§ **À produire**
Relevez toutes les questions posées à T. Z dans l'entretien ci-dessous, en les recopiant mot pour mot.

T. Z : Certainement !

Comment vos éléments vivent depuis que vous avez commencé votre combat ?
T. Z : Depuis que nous avons commencé, je n’ai reçu aucune ration alimentaire. D’autres commandants vont venir confirmer ce que je dis. C’est donc nous-mêmes qui soignons nos blessés et nourrissons nos soldats.
D’où tirez-vous alors vos moyens ?

T. Z : De nombreuses personnes, qui épousent notre combat, nous aident avec le peu de moyens qu’elles ont.

A vous entendre, on se rend compte que vous êtes frustrés et déçus ?
T. Z : C’est vrai qu’il n’y a pas eu d’engagement entre nous et quelqu’un. Mais il faut un minimum de reconnaissance.

Vous voulez quoi concrètement ?

T. Z : Le pays est dirigé quand même. Nous pensons qu’ils savent au moins tout ce que nous avons fait. Ils doivent se demander au moins qui sont ces jeunes-là. Et, après s’il y a d’autres paramètres, on pourra en discuter.

Lignes du jeu de données
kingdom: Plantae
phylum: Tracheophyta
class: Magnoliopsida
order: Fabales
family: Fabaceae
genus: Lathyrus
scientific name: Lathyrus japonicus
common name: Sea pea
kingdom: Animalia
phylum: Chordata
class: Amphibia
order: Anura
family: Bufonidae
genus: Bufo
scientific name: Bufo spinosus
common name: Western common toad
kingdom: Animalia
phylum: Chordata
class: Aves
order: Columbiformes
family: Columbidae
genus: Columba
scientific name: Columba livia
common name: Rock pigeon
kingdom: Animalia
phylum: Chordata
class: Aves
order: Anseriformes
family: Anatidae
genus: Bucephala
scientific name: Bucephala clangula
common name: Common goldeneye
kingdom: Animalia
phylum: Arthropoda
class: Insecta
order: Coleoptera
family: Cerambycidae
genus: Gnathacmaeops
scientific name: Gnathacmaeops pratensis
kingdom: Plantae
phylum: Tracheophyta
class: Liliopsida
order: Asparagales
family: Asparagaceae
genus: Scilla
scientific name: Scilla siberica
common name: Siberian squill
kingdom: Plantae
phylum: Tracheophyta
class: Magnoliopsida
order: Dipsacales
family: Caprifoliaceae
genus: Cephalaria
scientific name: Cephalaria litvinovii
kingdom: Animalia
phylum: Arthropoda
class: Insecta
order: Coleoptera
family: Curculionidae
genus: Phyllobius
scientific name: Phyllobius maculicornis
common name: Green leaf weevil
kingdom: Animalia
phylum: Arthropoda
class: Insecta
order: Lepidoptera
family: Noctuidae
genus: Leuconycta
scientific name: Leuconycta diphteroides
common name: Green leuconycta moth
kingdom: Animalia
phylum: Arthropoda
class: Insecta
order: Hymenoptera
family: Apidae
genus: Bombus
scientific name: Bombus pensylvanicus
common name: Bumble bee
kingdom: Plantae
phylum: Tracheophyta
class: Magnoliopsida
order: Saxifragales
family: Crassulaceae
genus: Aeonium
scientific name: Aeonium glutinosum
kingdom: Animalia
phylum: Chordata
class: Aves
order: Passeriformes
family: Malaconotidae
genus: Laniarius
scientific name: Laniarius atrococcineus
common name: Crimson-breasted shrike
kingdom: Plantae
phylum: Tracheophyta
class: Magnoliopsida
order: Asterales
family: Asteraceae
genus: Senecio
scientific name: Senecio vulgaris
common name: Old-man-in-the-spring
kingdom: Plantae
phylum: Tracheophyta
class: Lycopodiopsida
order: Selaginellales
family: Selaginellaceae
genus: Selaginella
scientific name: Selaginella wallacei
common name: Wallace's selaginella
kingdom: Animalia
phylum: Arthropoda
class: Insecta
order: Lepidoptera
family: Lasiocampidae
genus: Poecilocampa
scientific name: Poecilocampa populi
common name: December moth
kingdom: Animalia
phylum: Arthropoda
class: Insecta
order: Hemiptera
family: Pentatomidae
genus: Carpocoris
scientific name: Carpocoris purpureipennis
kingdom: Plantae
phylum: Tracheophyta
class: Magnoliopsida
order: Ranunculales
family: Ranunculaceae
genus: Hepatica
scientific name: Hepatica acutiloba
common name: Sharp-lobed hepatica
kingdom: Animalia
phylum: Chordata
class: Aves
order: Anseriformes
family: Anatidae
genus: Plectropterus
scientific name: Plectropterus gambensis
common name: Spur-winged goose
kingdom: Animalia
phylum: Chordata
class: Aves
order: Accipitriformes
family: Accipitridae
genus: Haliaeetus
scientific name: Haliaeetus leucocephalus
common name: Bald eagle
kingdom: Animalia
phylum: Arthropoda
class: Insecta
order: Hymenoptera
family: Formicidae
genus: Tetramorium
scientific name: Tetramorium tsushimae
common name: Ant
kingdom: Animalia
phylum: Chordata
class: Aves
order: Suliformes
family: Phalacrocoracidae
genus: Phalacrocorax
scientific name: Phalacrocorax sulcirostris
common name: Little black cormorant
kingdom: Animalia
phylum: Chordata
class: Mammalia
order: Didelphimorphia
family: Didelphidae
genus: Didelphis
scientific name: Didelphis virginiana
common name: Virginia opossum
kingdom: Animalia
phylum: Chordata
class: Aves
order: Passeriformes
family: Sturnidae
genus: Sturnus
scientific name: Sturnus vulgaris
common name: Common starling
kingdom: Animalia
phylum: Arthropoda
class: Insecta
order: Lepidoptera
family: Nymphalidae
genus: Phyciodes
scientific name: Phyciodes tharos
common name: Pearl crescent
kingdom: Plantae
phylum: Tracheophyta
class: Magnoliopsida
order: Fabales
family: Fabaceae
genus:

§ **Résultat final**
- Comment vos éléments vivent depuis que vous avez commencé votre combat ?
- D’où tirez-vous alors vos moyens ?
- A vous entendre, on se rend compte que vous êtes frustrés et déçus ?
- Vous voulez quoi concrètement ?